Last Modified: 16 Aug 2009 06:24 GMT



Zainab Salbi, a critically acclaimed author, is the founder of Women to Women International, an organisation which helps women in post conflict zones.

As an Iraqi American, women in Iraq hold a special place for Zainab.

She grew up in the shadow of Saddam Hussein, the former Iraqi president as her father was his personal pilot.

She also witnessed first hand the violence of the Iran-Iraq war and decided early on in her life that she would help other women whose lives had been torn apart by war.

She fled Iraq at the age of 19 and just a few years later, in 1993, started Women to Women International.

Her organisation has now helped more than 120,000 women in Bosnia and Herzegovina, Rwanda, Kosovo, Nigeria, Colombia, Afghanistan, Iraq, Democratic Republic of Congo and Sudan.

Since the US invasion of Iraq in 2003, she has made more than 20 trips to her home country to chronicle the status of women and girls.

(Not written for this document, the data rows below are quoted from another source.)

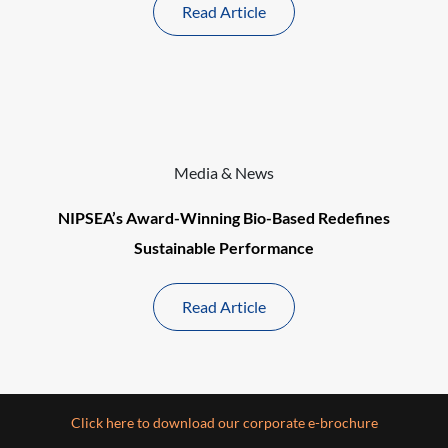
Read Article
Media & News
NIPSEA’s Award-Winning Bio-Based Redefines
Sustainable Performance
Read Article
Click here to download our corporate e-brochure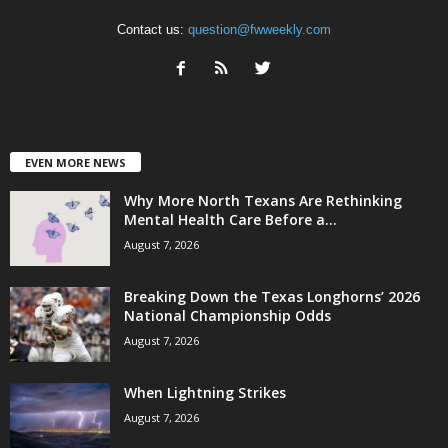
Contact us:
question@fwweekly.com
EVEN MORE NEWS
Why More North Texans Are Rethinking
Mental Health Care Before a...
August 7, 2026
Breaking Down the Texas Longhorns’ 2026
National Championship Odds
August 7, 2026
When Lightning Strikes
August 7, 2026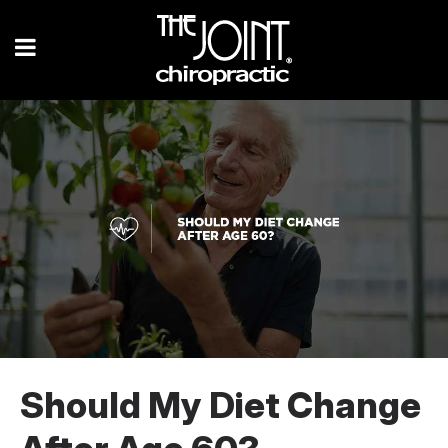
Should My Diet Change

Zainab just returned from her most recent visit and reports that there have been many changes.

She is deeply concerned about the growing number of impoverished women and the effects that will have on the rates of literacy, early marriage and polygamy.

And she is shocked by a new generational development, where young women in their 20s are less educated than their own mothers and are growing up with fewer liberties.

In this special episode of Inside Iraq from Washington DC, Al Jazeera's Abderrahim Foukara discusses with Salbi the status of women and girls in Iraq today.

This episode of Inside Iraq aired from Friday, August 14, 2009.